Dataset entries:
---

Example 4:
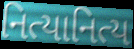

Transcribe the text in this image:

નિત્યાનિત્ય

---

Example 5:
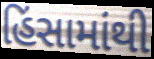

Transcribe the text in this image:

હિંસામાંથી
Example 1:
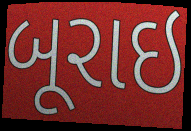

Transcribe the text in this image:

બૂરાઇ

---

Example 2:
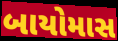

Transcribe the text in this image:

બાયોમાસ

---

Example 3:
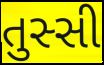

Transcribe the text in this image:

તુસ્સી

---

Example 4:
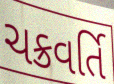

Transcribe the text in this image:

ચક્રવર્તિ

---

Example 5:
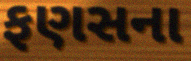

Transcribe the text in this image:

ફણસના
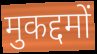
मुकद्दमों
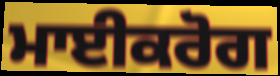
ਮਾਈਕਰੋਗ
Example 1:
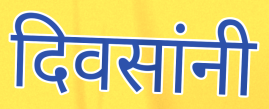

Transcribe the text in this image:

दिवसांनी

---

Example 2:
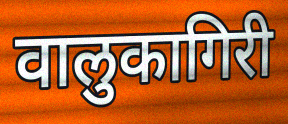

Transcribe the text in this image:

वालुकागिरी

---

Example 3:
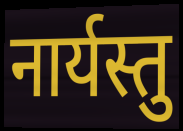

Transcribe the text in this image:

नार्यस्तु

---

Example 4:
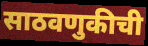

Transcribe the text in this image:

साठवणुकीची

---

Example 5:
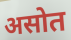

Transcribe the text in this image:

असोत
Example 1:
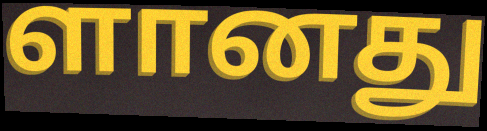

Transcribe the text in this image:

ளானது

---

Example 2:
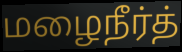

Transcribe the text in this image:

# WRITTEN PROBLEM
Put the lines above into a JSON list of strings, with one string per line and no blank lines. Leave the pictures out of your answer.

# COMPLETE OUTPUT
[
  "---",
  "Example 4:",
  "Transcribe the text in this image:",
  "નિત્યાનિત્ય",
  "---",
  "Example 5:",
  "Transcribe the text in this image:",
  "હિંસામાંથી",
  "Example 1:",
  "Transcribe the text in this image:",
  "બૂરાઇ",
  "---",
  "Example 2:",
  "Transcribe the text in this image:",
  "બાયોમાસ",
  "---",
  "Example 3:",
  "Transcribe the text in this image:",
  "તુસ્સી",
  "---",
  "Example 4:",
  "Transcribe the text in this image:",
  "ચક્રવર્તિ",
  "---",
  "Example 5:",
  "Transcribe the text in this image:",
  "ફણસના",
  "मुकद्दमों",
  "ਮਾਈਕਰੋਗ",
  "Example 1:",
  "Transcribe the text in this image:",
  "दिवसांनी",
  "---",
  "Example 2:",
  "Transcribe the text in this image:",
  "वालुकागिरी",
  "---",
  "Example 3:",
  "Transcribe the text in this image:",
  "नार्यस्तु",
  "---",
  "Example 4:",
  "Transcribe the text in this image:",
  "साठवणुकीची",
  "---",
  "Example 5:",
  "Transcribe the text in this image:",
  "असोत",
  "Example 1:",
  "Transcribe the text in this image:",
  "ளானது",
  "---",
  "Example 2:",
  "Transcribe the text in this image:"
]